Une mission contraire à leurs valeurs. Il leur est alors demandé d'activer leur réseau pour faire la promotion de cette cigarette, démonstration à l'appui ; une demande difficile pour ces trentenaires non fumeurs. Et l'agence ne les lâche pas d'une semelle pour les motiver aux résultats. Chaque jour, ils doivent envoyer leurs chiffres de ventes.
Et lorsqu'on leur demande de démarcher des clients directement dans les bureaux de tabac, les trois parisiens décident d'exercer leur droit de retrait. L'agence qui les emploie veut alors rompre leur contrat.
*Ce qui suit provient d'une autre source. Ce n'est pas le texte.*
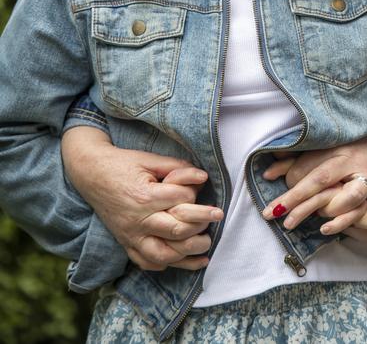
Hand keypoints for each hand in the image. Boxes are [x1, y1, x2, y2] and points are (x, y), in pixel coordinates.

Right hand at [61, 127, 219, 270]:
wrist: (90, 173)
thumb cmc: (123, 163)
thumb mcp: (150, 159)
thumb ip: (177, 167)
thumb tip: (203, 177)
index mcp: (144, 196)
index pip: (180, 200)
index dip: (196, 194)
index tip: (204, 189)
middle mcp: (137, 220)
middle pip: (176, 230)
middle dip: (201, 225)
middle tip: (218, 218)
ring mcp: (130, 235)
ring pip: (163, 254)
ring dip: (188, 254)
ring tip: (205, 246)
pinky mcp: (125, 243)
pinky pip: (145, 262)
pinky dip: (165, 265)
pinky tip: (181, 260)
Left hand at [260, 114, 366, 235]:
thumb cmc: (347, 147)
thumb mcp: (321, 150)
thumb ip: (293, 162)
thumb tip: (266, 175)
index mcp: (337, 154)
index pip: (311, 175)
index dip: (292, 193)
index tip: (272, 210)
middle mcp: (352, 166)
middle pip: (326, 185)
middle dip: (303, 206)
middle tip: (284, 223)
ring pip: (353, 196)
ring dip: (335, 214)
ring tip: (319, 226)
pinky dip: (362, 221)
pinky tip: (350, 228)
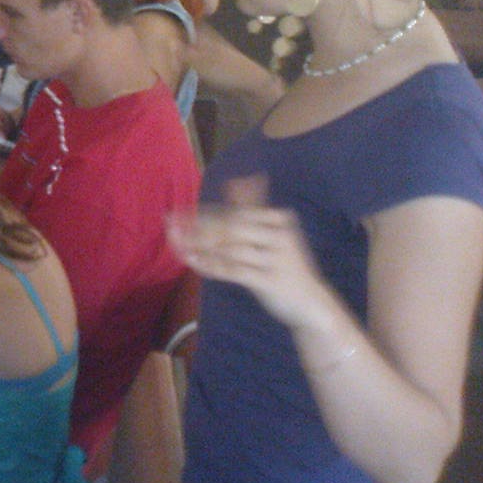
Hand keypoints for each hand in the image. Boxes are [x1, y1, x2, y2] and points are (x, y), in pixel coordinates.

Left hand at [166, 176, 330, 330]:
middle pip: (228, 227)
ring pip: (228, 249)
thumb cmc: (287, 263)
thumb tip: (237, 179)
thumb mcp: (275, 231)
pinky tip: (191, 261)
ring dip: (197, 245)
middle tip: (168, 225)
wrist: (313, 303)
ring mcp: (276, 259)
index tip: (175, 214)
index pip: (232, 212)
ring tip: (175, 243)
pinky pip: (233, 271)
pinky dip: (210, 265)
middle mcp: (279, 235)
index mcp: (279, 219)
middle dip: (195, 226)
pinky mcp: (269, 281)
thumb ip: (255, 206)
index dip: (201, 213)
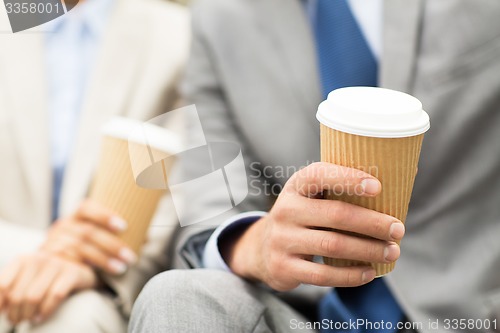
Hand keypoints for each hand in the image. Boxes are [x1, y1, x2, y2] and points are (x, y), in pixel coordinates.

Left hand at [0, 253, 96, 324]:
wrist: (77, 265)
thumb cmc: (45, 276)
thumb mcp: (26, 276)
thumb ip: (10, 288)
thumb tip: (0, 308)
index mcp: (22, 260)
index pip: (2, 285)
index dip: (0, 303)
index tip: (2, 313)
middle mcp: (39, 259)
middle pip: (18, 295)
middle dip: (15, 314)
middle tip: (17, 320)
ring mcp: (57, 265)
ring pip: (34, 297)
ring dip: (29, 315)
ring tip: (30, 319)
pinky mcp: (72, 273)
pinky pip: (55, 296)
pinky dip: (46, 311)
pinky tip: (42, 316)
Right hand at [41, 199, 136, 274]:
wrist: (50, 267)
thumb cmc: (82, 248)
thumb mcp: (93, 236)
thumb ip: (115, 234)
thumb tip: (146, 237)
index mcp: (74, 217)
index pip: (85, 208)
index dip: (104, 215)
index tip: (124, 226)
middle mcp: (63, 227)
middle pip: (88, 233)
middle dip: (112, 244)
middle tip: (131, 256)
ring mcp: (56, 244)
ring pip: (82, 249)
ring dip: (106, 258)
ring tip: (124, 266)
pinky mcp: (54, 261)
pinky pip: (74, 264)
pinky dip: (96, 267)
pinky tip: (112, 272)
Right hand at [225, 162, 404, 290]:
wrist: (263, 248)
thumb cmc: (303, 217)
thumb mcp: (311, 197)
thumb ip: (340, 190)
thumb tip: (399, 181)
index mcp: (296, 186)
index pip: (320, 175)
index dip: (349, 178)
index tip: (378, 187)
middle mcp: (286, 209)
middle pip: (336, 214)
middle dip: (373, 223)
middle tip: (398, 230)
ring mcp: (282, 239)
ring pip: (333, 245)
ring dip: (368, 250)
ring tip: (392, 251)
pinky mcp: (284, 267)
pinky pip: (323, 275)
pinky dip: (351, 275)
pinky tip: (370, 272)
Deux des trois amis contactent l'avocat qui les représente désormais et parviennent à se faire payer jusqu'à la fin de leur contrat. "Aujourd'hui, on veut réparation, on nous a rendus complices d’une escroquerie malgré nous", assurent-ils.
Des plaintes pour "contrat illicite". Les treize plaignants attaquent l'agence CPM et Philip Morris. Ils ont saisi la justice prud'homale pour "contrat illicite" et demandent 115.000 euros de dommages et intérêts pour chacun. De leur côté, l'agence assure que "les contrats de travail établis pour nos salariés sont tous conformes au cadre légal", rapporte Le Parisien, tandis que Philip Morris se justifie en confirmant que "les faits communiqués à ce stade ne correspondent pas à nos pratiques. Le contrat passé entre Philip Morris France et son partenaire concerne uniquement la commercialisation de l’appareil électronique iQos".